• Dataset entries:

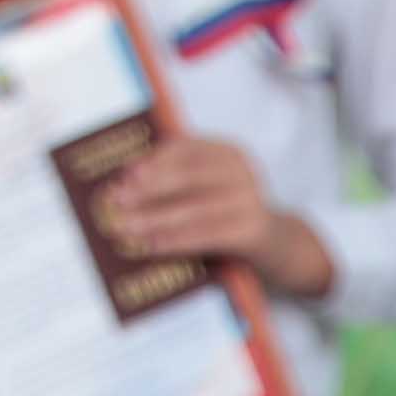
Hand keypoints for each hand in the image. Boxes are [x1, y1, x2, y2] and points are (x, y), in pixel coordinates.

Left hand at [92, 133, 334, 299]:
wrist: (281, 248)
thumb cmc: (230, 215)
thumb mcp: (209, 189)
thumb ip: (178, 181)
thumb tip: (124, 185)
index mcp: (228, 152)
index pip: (183, 148)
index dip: (151, 160)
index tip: (123, 173)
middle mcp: (242, 170)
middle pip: (184, 176)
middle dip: (144, 189)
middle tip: (113, 200)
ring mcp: (250, 200)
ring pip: (191, 208)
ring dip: (151, 218)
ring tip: (122, 227)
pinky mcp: (252, 231)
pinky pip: (205, 234)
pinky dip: (174, 240)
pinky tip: (150, 245)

• Your objective: Can you repeat every record above exactly, apart from the pictures?

• Finished task:
Hand keypoints for each hand in the image. Boxes are [x1, y1, x2, y2] and points are (x, y), in pixel coordinates.

Left hand at [92, 133, 334, 299]:
wrist: (281, 248)
thumb cmc: (230, 215)
thumb mcp: (209, 189)
thumb ip: (178, 181)
thumb tip: (124, 185)
index mcp: (228, 152)
index pip: (183, 148)
index dip: (151, 160)
index tip: (123, 173)
middle mcp: (242, 170)
middle pip: (184, 176)
middle dip: (144, 189)
middle tip: (113, 200)
ring mcp: (250, 200)
ring pip: (191, 208)
ring dip: (151, 218)
ring tip: (122, 227)
pinky mcp: (252, 231)
pinky pip: (205, 234)
pinky dip: (174, 240)
pinky tip: (150, 245)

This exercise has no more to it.